**Work order:** Find the line containing "left knee: (213, 404)" in the entries below. Restate it and each line after it, word for word, up to and including the line containing "left eye: (460, 196)".

**Extracted data:**
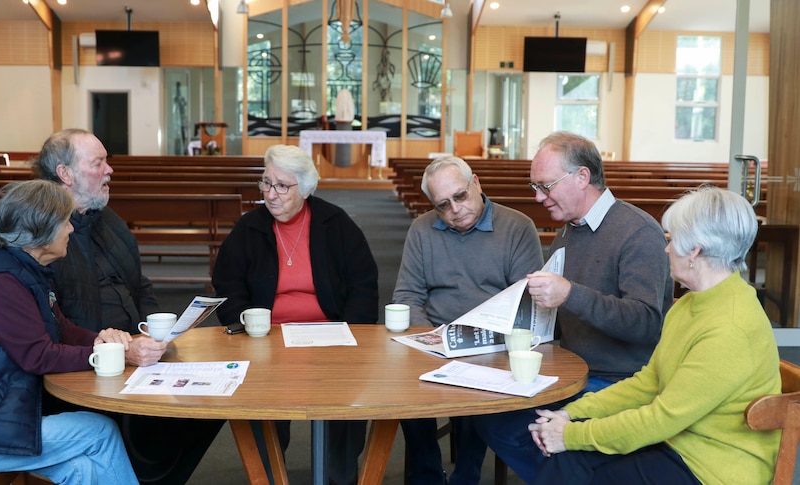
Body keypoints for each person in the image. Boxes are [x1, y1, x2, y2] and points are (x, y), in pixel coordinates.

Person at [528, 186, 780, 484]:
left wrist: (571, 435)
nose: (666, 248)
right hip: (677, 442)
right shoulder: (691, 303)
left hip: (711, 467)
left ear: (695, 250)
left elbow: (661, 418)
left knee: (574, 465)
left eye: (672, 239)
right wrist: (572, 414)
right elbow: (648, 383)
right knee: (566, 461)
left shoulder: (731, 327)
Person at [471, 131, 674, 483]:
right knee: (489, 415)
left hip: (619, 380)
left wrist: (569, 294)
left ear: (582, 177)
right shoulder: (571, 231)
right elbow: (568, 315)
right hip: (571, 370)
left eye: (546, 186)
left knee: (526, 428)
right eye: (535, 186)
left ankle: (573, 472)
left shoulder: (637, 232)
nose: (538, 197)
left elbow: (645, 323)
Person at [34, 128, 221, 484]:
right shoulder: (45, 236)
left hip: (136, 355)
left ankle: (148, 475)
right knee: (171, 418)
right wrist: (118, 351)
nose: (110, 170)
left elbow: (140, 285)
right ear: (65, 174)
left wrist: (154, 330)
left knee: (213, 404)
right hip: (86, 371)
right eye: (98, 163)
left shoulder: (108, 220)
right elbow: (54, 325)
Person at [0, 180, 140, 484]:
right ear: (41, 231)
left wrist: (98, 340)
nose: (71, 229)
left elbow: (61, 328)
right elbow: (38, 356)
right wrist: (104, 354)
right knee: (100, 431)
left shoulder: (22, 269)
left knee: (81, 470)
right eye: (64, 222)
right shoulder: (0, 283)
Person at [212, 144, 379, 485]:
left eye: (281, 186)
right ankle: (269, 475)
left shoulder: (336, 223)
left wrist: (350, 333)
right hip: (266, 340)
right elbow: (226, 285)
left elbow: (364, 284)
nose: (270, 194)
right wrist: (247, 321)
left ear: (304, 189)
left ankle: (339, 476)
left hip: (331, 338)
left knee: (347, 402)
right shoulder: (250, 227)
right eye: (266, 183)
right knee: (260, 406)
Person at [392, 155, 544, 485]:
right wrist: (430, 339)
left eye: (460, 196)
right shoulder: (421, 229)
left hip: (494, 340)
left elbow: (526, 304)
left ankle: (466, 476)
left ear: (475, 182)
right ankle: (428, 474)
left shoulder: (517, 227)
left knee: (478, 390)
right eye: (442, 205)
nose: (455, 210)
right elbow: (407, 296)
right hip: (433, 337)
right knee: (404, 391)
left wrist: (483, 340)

...

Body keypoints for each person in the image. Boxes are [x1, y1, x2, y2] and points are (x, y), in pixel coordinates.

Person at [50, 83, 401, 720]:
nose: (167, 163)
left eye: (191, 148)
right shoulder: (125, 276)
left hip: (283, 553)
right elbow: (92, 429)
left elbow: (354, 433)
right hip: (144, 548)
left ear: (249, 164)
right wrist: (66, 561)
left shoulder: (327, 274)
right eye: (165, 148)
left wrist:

**Your response:**
left knee: (213, 404)
right hip: (86, 371)
right eye: (98, 163)
left shoulder: (108, 220)
right elbow: (54, 325)
Person at [0, 180, 140, 484]:
right ear: (41, 231)
left wrist: (98, 340)
nose: (71, 229)
left elbow: (61, 328)
right elbow: (38, 356)
right wrist: (104, 354)
right knee: (100, 431)
left shoulder: (22, 269)
left knee: (81, 470)
right eye: (64, 222)
right shoulder: (0, 283)
Person at [212, 144, 379, 485]:
left eye: (281, 186)
right ankle: (269, 475)
left shoulder: (336, 223)
left wrist: (350, 333)
right hip: (266, 340)
right elbow: (226, 285)
left elbow: (364, 284)
nose: (270, 194)
right wrist: (247, 321)
left ear: (304, 189)
left ankle: (339, 476)
left hip: (331, 338)
left knee: (347, 402)
right shoulder: (250, 227)
right eye: (266, 183)
right knee: (260, 406)
Person at [392, 155, 544, 485]:
right wrist: (430, 339)
left eye: (460, 196)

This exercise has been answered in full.